Initialize an instance of Cloud Functions:

Swift

lazy var functions = Functions.functions()

Objective-C

@property(strong, nonatomic) FIRFunctions *functions;
// ...
self.functions = [FIRFunctions functions];

Web version 9

const app = initializeApp({
  projectId: '### CLOUD FUNCTIONS PROJECT ID ###',
  apiKey: '### FIREBASE API KEY ###',
  authDomain: '### FIREBASE AUTH DOMAIN ###',
});
const functions = getFunctions(app);

Java

private FirebaseFunctions mFunctions;
// ...
mFunctions = FirebaseFunctions.getInstance();

Kotlin+KTX

private lateinit var functions: FirebaseFunctions
// ...
functions = Firebase.functions

Call the function

Swift

let addMessageURL = URL(string: "https://addmessage-xyz1234-uc.a.run.app/addMessage")!

functions.httpsCallable(addMessageURL).call(["text": inputField.text]) { result, error in
  if let error = error as NSError? {
    if error.domain == FunctionsErrorDomain {
      let code = FunctionsErrorCode(rawValue: error.code)
      let message = error.localizedDescription
      let details = error.userInfo[FunctionsErrorDetailsKey]
    }
    // ...
  }
  if let data = result?.data as? [String: Any], let text = data["text"] as? String {
    self.resultField.text = text
  }
}

Web version 9

import { getFunctions, httpsCallableFromURL } from 'firebase/functions';

const functions = getFunctions();
const addMessage = httpsCallableFromURL(
  functions,
  // the URL of the function
  "https://addmessage-xyz1234-uc.a.run.app/addMessage"
);

addMessage({ text: messageText })
  .then((result) => {
    // Read result of the Cloud Function.
    const data = result.data;
    const sanitizedMessage = data.text;
  });

Kotlin+KTX

private fun addMessage(text: String): Task<String> {
    // Create the arguments to the callable function.
    val data = hashMapOf(
        "text" to text,
        "push" to true
    )

    return functions
            // The URL of the function
            .getHttpsCallableFromUrl(URL("https://addmessage-xyz1234-uc.a.run.app/addMessage"))
            .call(data)
            .continueWith { task ->
                // This continuation runs on either success or failure, but if the task
                // has failed then result will throw an Exception which will be
                // propagated down.
                val result = task.result?.data as String
                result
            }
}

Handle errors on the client

The client receives an error if the server threw an error or if the resulting promise was rejected. If the error returned by the function is of type function.https.HttpsError, then the client receives the error code, message, and details from the server error.
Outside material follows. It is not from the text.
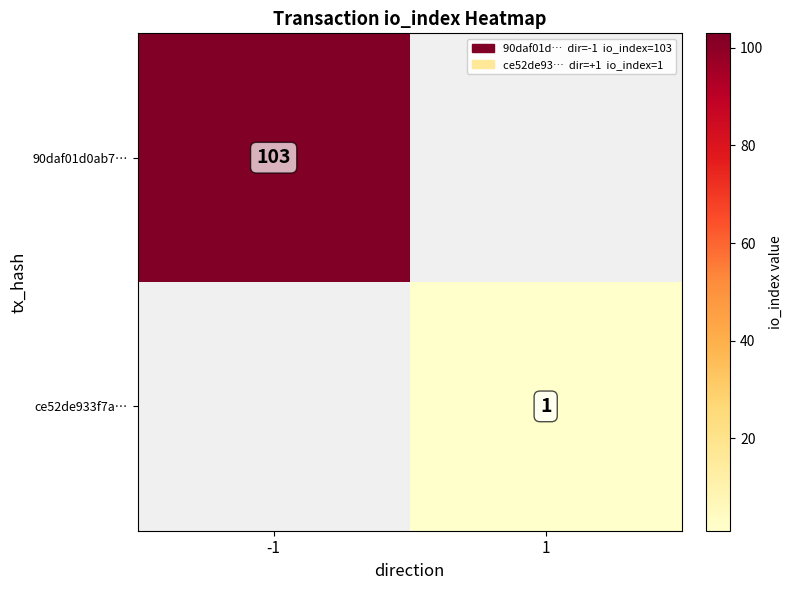

Is the value of 90daf01d0ab7… at -1 greater than the value of ce52de933f7a… at 1?

Yes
Otherwise, the error contains the message INTERNAL and the code INTERNAL. See guidance for how to handle errors in your callable function.

Swift

if let error = error as NSError? {
  if error.domain == FunctionsErrorDomain {
    let code = FunctionsErrorCode(rawValue: error.code)
    let message = error.localizedDescription
    let details = error.userInfo[FunctionsErrorDetailsKey]
  }
  // ...
}

Web version 9

import { getFunctions, httpsCallableFromURL } from "firebase/functions";

const functions = getFunctions();
const addMessage = httpsCallableFromURL(
  functions,
  // the URL of the function
  "https://addmessage-xyz1234-uc.a.run.app/addMessage"
);

addMessage({ text: messageText })
  .then((result) => {
    // Read result of the Cloud Function.
    const data = result.data;
    const sanitizedMessage = data.text;
  })
  .catch((error) => {
    // Getting the Error details.
    const code = error.code;
    const message = error.message;
    const details = error.details;
    // ...
  });

Kotlin+KTX

addMessage(inputMessage)
    .addOnCompleteListener { task ->
        if (!task.isSuccessful) {
            val e = task.exception
            if (e is FirebaseFunctionsException) {
                val code = e.code
                val details = e.details
            }
        }
    }

Before you launch your app, you should enable App Check to help ensure that only your apps can access your callable function endpoints.